- TRECHO DO TEXTO:
....................

A
ciência química permite ao homem realizar transformações íntimas na estrutura
da matéria. O seu desenvolvimento e industrialização, a partir do século XVIII,
significou que essas transformações passaram a se realizar em um escala
massiva, tendo efeitos mais e mais abrangentes. A cada vez que inovações
mudavam a base tecnológica dessa indústria, produtos e serviços inéditos
chegavam à sociedade, assim como surgiam problemas ambientais novos e
complexos. Chuva ácida, redução da camada de ozônio, aumento da incidência de
câncer, resíduos de plásticos nos mares, toneladas de resíduos sólidos
perigosos geradas diariamente, todos foram desafios com que a indústria e a
sociedade tiveram que aprender a lidar e que tiveram até agora resultados com
grau variado de eficácia. Neste artigo, buscaremos identificar essas principais
mudanças tecnológicas e desafios ambientais relacionados à evolução do setor
químico, assim como discutir se uma indústria química “verde”, com impactos
nulos ou mínimos poderia surgir a partir de novas tecnologias.

....................

- INSTRUÇÕES DO EXERCÍCIO: Transcreva na íntegra, sem nenhuma alteração, o texto sobre a indústria química e os desafios ambientais. Os dados não são necessários para realizar esta tarefa.

- TRECHO DOS DADOS:
....................

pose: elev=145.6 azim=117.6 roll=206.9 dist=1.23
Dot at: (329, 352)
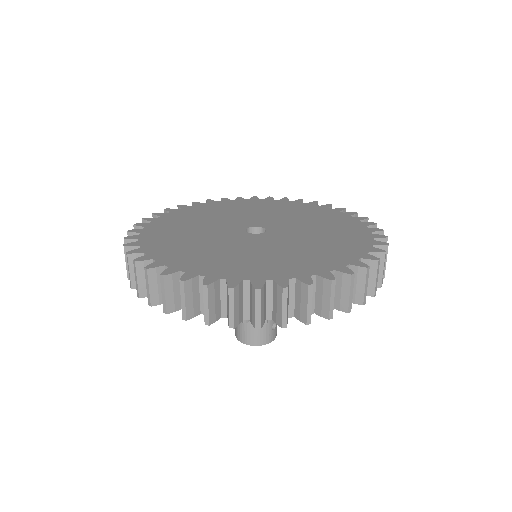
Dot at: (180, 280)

....................

- RESULTADO:
A
ciência química permite ao homem realizar transformações íntimas na estrutura
da matéria. O seu desenvolvimento e industrialização, a partir do século XVIII,
significou que essas transformações passaram a se realizar em um escala
massiva, tendo efeitos mais e mais abrangentes. A cada vez que inovações
mudavam a base tecnológica dessa indústria, produtos e serviços inéditos
chegavam à sociedade, assim como surgiam problemas ambientais novos e
complexos. Chuva ácida, redução da camada de ozônio, aumento da incidência de
câncer, resíduos de plásticos nos mares, toneladas de resíduos sólidos
perigosos geradas diariamente, todos foram desafios com que a indústria e a
sociedade tiveram que aprender a lidar e que tiveram até agora resultados com
grau variado de eficácia. Neste artigo, buscaremos identificar essas principais
mudanças tecnológicas e desafios ambientais relacionados à evolução do setor
químico, assim como discutir se uma indústria química “verde”, com impactos
nulos ou mínimos poderia surgir a partir de novas tecnologias.